She followed the marks she'd scratched into the walls, found the direction she'd come from, and pressed her hand against the massive stone blocking the way.
Half a meter (about 20 inches) of solid rock. She had no idea if she could break it. Too little force and she'd be trapped. Too much and she might bring the entire underground city down on top of herself.
Hmm.
First attempt — a low hum, and nothing. The door didn't budge. Her vibration hadn't even reached it before something in her subconscious yanked it back.
Not intentional. Pure instinct. Some buried reflex pulling her back.
Again.
She reached for the stone a second time. She combed through her patchwork of physics knowledge — she remembered something about resonant frequency. Every object had its own. Find the right frequency, and you could shatter it.
She searched. And searched. Finally found it — the stone's frequency — and adjusted herself to match.
Two pulses in, and her whole body screamed.
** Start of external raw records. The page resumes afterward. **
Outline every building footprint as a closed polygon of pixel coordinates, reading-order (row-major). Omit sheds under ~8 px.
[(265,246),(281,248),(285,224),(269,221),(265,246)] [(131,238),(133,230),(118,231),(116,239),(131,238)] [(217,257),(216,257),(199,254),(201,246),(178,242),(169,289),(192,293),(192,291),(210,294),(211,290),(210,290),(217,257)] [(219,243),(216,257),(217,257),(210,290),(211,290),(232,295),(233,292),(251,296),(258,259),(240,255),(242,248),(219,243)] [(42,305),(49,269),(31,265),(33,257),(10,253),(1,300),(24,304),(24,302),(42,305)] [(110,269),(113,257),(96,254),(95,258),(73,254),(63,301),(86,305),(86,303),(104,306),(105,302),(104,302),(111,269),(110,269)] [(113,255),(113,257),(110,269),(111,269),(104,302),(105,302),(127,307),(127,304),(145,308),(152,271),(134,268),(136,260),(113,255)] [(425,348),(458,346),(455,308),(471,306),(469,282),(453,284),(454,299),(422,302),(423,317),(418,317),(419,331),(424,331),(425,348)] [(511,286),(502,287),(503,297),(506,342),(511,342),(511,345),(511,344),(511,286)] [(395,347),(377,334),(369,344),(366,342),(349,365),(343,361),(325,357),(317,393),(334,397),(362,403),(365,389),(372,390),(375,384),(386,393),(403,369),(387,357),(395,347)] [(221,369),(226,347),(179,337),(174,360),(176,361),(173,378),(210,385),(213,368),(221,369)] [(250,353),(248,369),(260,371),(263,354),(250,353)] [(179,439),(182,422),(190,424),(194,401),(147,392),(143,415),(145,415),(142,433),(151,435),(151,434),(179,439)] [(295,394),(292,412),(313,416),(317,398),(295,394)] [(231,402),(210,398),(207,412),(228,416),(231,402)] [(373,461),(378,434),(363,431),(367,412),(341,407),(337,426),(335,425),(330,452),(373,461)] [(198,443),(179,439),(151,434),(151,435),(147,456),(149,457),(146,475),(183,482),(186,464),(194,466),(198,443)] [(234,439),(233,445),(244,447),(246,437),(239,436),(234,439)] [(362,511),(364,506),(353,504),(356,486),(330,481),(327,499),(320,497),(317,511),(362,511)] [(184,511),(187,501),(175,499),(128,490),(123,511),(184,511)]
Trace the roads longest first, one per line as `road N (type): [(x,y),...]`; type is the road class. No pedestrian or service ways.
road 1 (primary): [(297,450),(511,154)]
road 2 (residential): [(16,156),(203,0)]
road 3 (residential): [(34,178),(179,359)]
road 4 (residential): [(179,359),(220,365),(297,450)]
The ability was double-edged: it hurt her as much as it hurt the target. But stubbornness won out over discomfort. She gritted her teeth and kept adjusting.
Crack. Crack.
She yanked her hand away.
The vibration radius had been too wide. The entire door had been caught in it. If that slab toppled, the shockwave could cascade — five more stone doors, the temple collapsing. She'd be scheduling her next reincarnation.
She studied the fracture lines. Found the worst-damaged section and went in for a third attempt.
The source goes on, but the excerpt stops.